And at barely twenty meters from it stand the ancient mosque of Noushabad, the Seljuk minaret, the sabat, the reservoir hall, the maktab, and the cistern (illustrated with a hand-drawn sketch). The ancient mosque of Noushabad is a two-iwan mosque said to have been built upon the foundation of a Sasanian fire temple — which, given the city's historical background and other evidence, does not seem far-fetched. This mosque has undergone change and transformation through various periods, but much of its present state dates to the Seljuk and Safavid eras. In the southern iwan, a mihrab from the Qajar period remains, and a single minaret stands behind the northern iwan, whose masterly brickwork and geometric interlace reveal the artistry of the Seljuk age. The prayer hall facing the southeast is the main venue for religious ceremony, since the destruction of the summer hall and the smallness of the courtyard and iwans has doubled the importance of this space. The convergence of the cistern, the mosque, the Shazde Eshaq shrine, and the maktab along a pleasant shaded passage beneath a sabat in the older fabric of the town is a delight, though the remains of the Sizan (Farzin) fortress — despite its proximity to this fabric and its great value — have been met with indifference and neglect. The small excavations of recent years suggest that this fortress too belongs to the Seljuk period. I had set out for Kashan to see the underground city of Noushabad, but I found Noushabad more mysterious than I had imagined — with its towers and walls and fortress speaking to the importance of this town; a mosque whose every excavation reaches back to a more ancient time than thought; a minaret with spellbinding brickwork standing beside cisterns, each of which opens a passage to the underground world. I heard stories from people who love their small town deeply — of a well that was a place of veneration for the goddess Anahita, and of a Shazde Eshaq who, they say, grants wishes.
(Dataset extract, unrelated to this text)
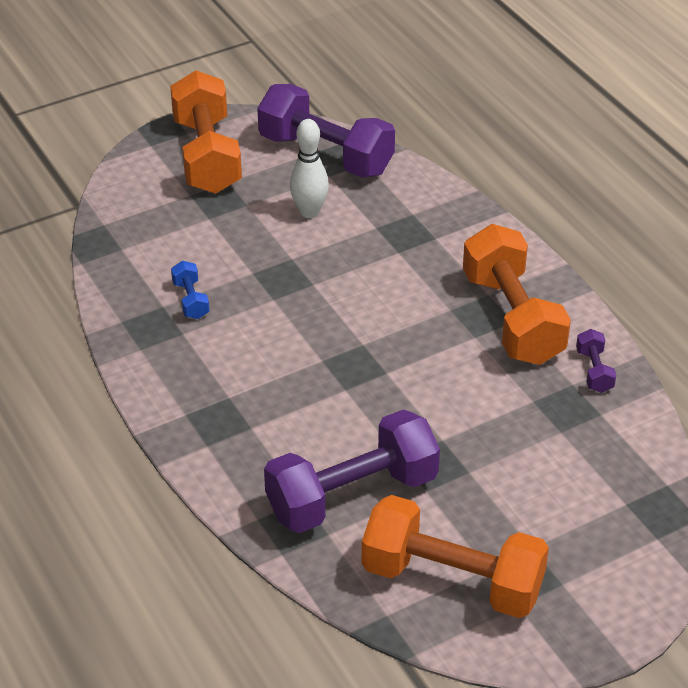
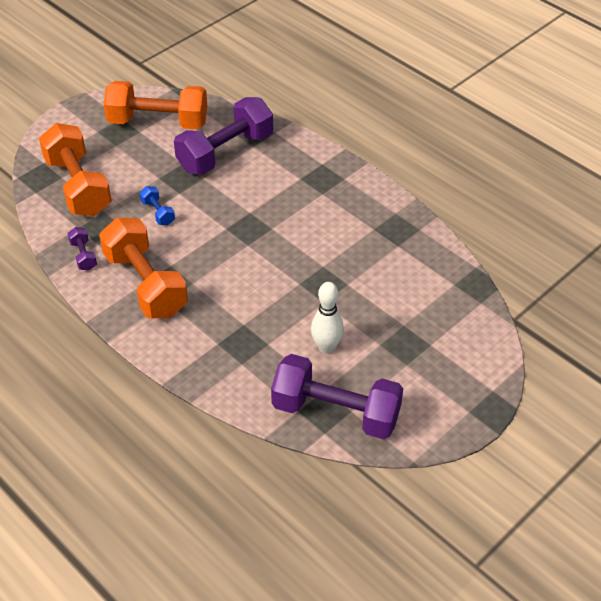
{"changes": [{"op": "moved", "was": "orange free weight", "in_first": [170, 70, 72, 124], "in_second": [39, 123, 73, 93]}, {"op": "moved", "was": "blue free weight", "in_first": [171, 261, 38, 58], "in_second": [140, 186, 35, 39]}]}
Perhaps it is the interlocking knots of this minaret and the mysterious legends of the city of Ouyi that have bound these people so firmly to their history and their town.

Footnote: 1 — The editor, noting the notes I sent and our conversations, suggests that given my interest in Kashan I focus on this city, which will result in a text on Sialk in issue 147 of Memar; another dossier is to follow, but the fascination of Noushabad itself prompted me to arrange a separate journey for this visit.